• **WHAT NEEDS TO BE DONE**
All lines from the entries below that contain the string "image" should be copied out.

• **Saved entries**

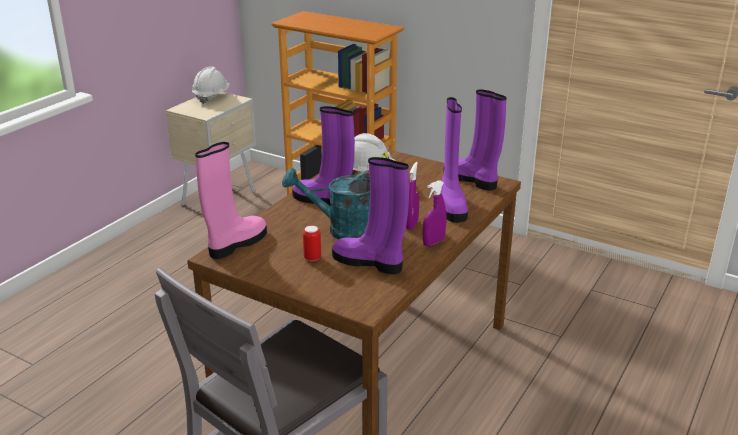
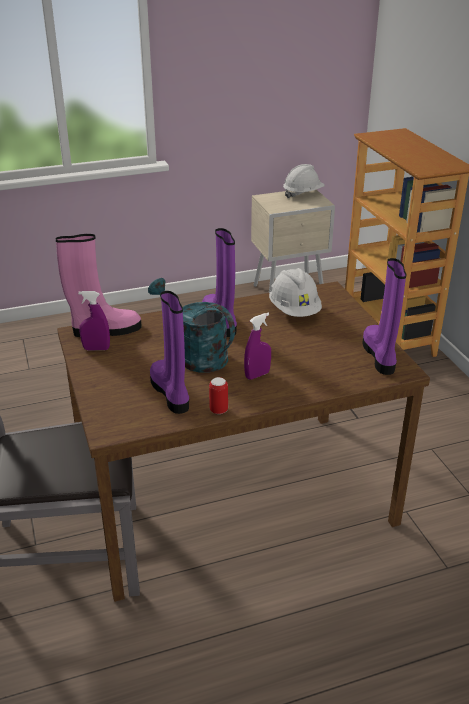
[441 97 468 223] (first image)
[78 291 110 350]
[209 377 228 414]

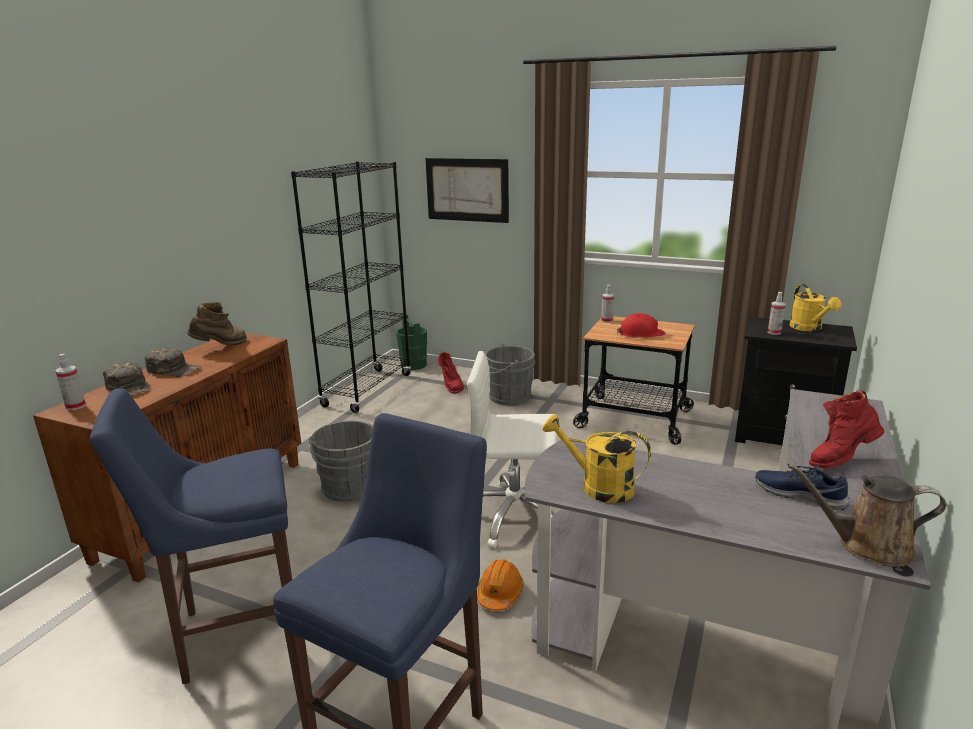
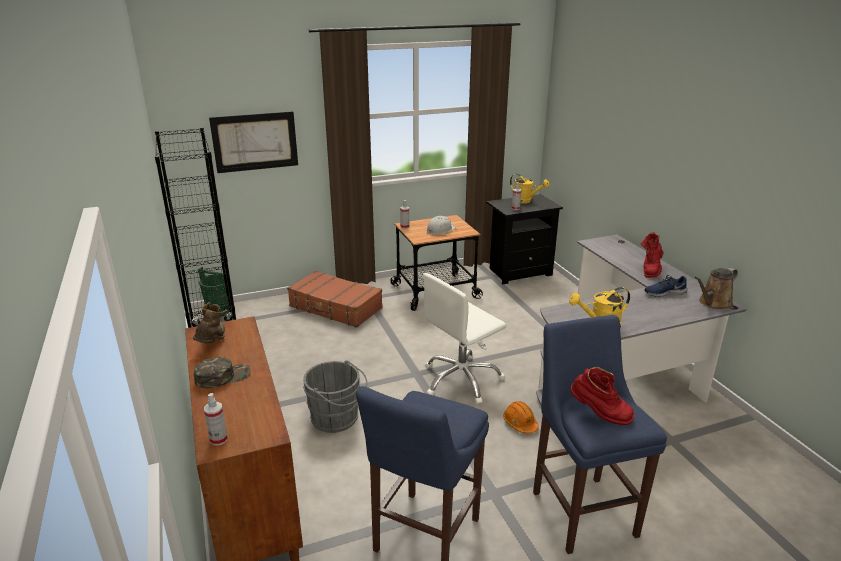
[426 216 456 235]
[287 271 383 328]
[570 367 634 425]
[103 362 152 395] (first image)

• **THE ANSWER**
[441 97 468 223] (first image)
[103 362 152 395] (first image)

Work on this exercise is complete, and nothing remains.